Los hombres me miraban fijamente el trasero. Una chica se acercó y me dijo que el cierre de mi falda se había corrido y se me veían mis pompas.
Otro día, un chico con el que salía me dijo que me disfrazara de colegiala, que porque vestida de «niña» sería muy excitante. No volví a verlo.
Las faldas me traen recuerdos, la mayoría desagradables. Veo mi closet y sí, tengo faldas, pero no tantas como pantalones.
La jefa de Gobierno de la Ciudad de México, informó que en las escuelas de la capital, las y los niños podían decidir si llevaban falda o pantalón, es decir que ya no sería obligatorio que las niñas usaran falda y los niños pantalón.

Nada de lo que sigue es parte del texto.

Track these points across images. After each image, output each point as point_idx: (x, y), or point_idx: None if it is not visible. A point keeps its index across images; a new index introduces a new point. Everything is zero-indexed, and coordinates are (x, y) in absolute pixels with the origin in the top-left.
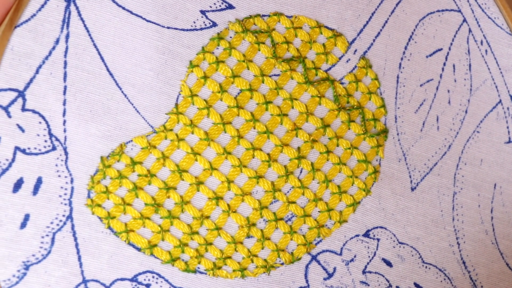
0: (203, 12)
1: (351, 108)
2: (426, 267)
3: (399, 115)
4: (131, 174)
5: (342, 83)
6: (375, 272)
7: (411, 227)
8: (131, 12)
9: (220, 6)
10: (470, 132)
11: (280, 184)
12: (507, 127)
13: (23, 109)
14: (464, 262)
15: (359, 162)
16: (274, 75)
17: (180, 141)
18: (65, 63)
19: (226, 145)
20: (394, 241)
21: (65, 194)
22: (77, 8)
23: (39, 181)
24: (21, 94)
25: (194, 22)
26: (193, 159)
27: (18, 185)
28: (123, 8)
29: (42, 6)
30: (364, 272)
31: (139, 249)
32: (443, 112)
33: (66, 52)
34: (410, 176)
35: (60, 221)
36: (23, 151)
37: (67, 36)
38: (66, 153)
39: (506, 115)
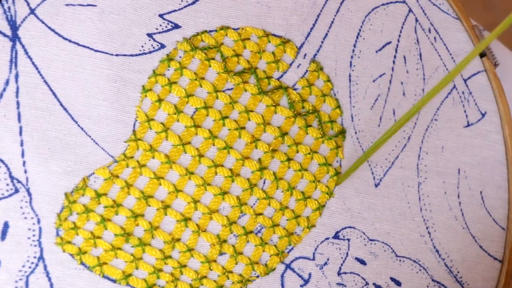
0: (150, 35)
1: (306, 113)
2: (400, 260)
3: (355, 113)
4: (98, 207)
5: (295, 89)
6: (350, 272)
7: (379, 223)
8: (78, 44)
9: (166, 27)
10: (428, 121)
11: (246, 197)
12: (465, 111)
13: None
14: (437, 251)
15: (320, 165)
16: (228, 89)
17: (142, 167)
18: (18, 103)
19: (188, 165)
20: (364, 239)
21: (34, 235)
22: (23, 46)
23: (5, 225)
24: None
25: (142, 46)
26: (157, 184)
27: None
28: (70, 41)
29: None
30: (339, 273)
31: (114, 281)
32: (398, 105)
33: (17, 92)
34: (372, 173)
35: (32, 263)
36: None
37: (17, 76)
38: (29, 194)
39: (462, 99)
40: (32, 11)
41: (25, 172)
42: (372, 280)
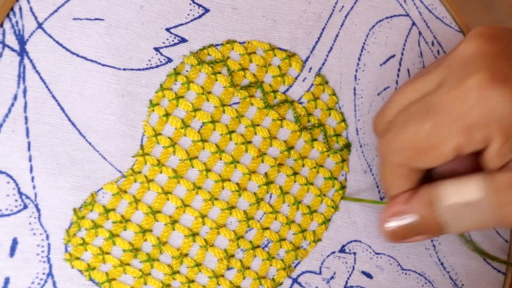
0: (156, 49)
1: (312, 127)
2: (406, 273)
3: (360, 127)
4: (106, 222)
5: (301, 103)
6: (357, 286)
7: None
8: (85, 58)
9: (173, 41)
10: None
11: (253, 212)
12: None
13: None
14: (442, 263)
15: (325, 179)
16: (234, 103)
17: (150, 182)
18: (26, 118)
19: (195, 180)
20: (370, 252)
21: (43, 251)
22: (31, 61)
23: (14, 242)
24: None
25: (149, 60)
26: (164, 199)
27: None
28: (77, 55)
29: None
30: (345, 287)
31: None
32: None
33: (25, 107)
34: (377, 186)
35: (41, 279)
36: None
37: (25, 91)
38: (38, 210)
39: None
40: (39, 26)
41: (34, 187)
42: None
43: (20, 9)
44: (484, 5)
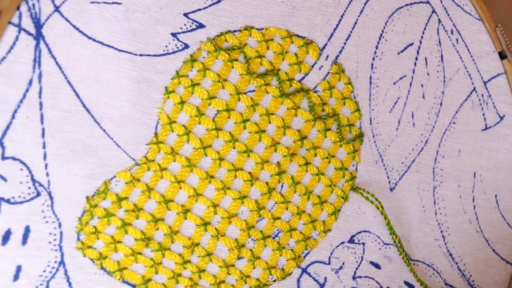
0: (174, 34)
1: (326, 116)
2: (414, 264)
3: (373, 116)
4: (118, 211)
5: (316, 91)
6: (365, 276)
7: (394, 227)
8: (102, 43)
9: (190, 26)
10: (446, 124)
11: (264, 201)
12: (483, 114)
13: (3, 157)
14: (451, 254)
15: (336, 170)
16: (250, 91)
17: (163, 171)
18: (41, 104)
19: (208, 169)
20: (379, 243)
21: (55, 240)
22: (47, 45)
23: (27, 230)
24: None
25: (166, 46)
26: (177, 188)
27: (6, 237)
28: (94, 40)
29: (11, 47)
30: (354, 277)
31: (134, 286)
32: (418, 108)
33: (40, 92)
34: (388, 177)
35: (53, 268)
36: (8, 201)
37: (40, 76)
38: (51, 198)
39: (481, 102)
40: (56, 9)
41: (47, 175)
42: (386, 284)
43: None
44: (484, 2)
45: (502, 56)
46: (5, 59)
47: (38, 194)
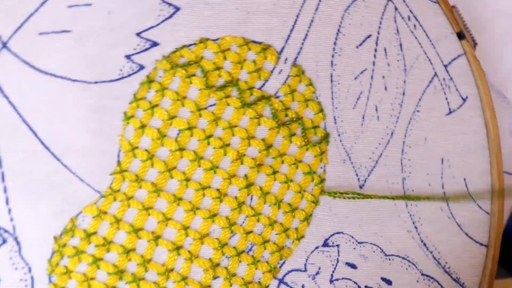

VER: Uniforme Neutro, ¿en qué consiste?
La medida parece buena, pero cuando vi los comentarios me llené de asco.
El 90 por ciento decía que las buenas costumbres se habían terminado, que se incitaba a que los niños fueran travestis, que se feminizaría a los varones, que habría más lesbianas, que eso provocaría relaciones sexuales a temprana edad, que eso iba en contra de la buena moral, que se confundirían l@s niñ@s…
Otros comentarios, los menos, iban del lado de la subversión, que eso estaba bien, que era una medida de un país de primer nivel. Que, como padres, enseñarían a sus hijos a usar falda sin perder su masculinidad.
Los comentarios contrastaban, pero coincidían en algo: estaban preocupados por la masculinidad de los niños.
Nadie decía que era una medida justa para las niñas que sufrían en invierno o que la falda les restaba movilidad ni que desde siempre la falda ha sido un objeto de sexualizacion, de acoso, de pedofilia.
No, el debate versaba en que los niños iban a parecerse a las niñas. ¿?¿? ¿?.
Ese es el problema. Lo femenino es lo que asusta, porque ser femenino es débil, es suave, es romántico, es blando, sin carácter.
«No uses falda porque serás una niña», «no juegues con muñecas, ¿eres marica?», «los hombres no lloran», «pegas como niña» y así nos podemos seguir.
Pero sabían que desde épocas remotas los hombres ya usaban faldas, túnicas. El mismo Jesús lo hacía, ¿no?.
En Inglaterra, Francia, Italia que los hombres usaran faldas, pelucas, tacones y maquillaje no era un sinónimo de femenino, sino de estatus.
Los hombres usaban tacones para alcanzar el estribo y tener mayor equilibro al montar.
Los vikingos se pintaban los ojos y parte de la cara como sinónimo de fuerza.
Egipcios, griegos, romanos y aztecas usaban túnicas, togas y faldas sin temor a que cuestionaran su masculinidad u orientación sexual.
En Escocia, Irlanda, partes de África, Grecia e Italia es muy común ver hombres con falda.
Sin embargo, hay un miedo a lo femenino y «realizar cosas de mujeres» asusta, ¿por qué será?.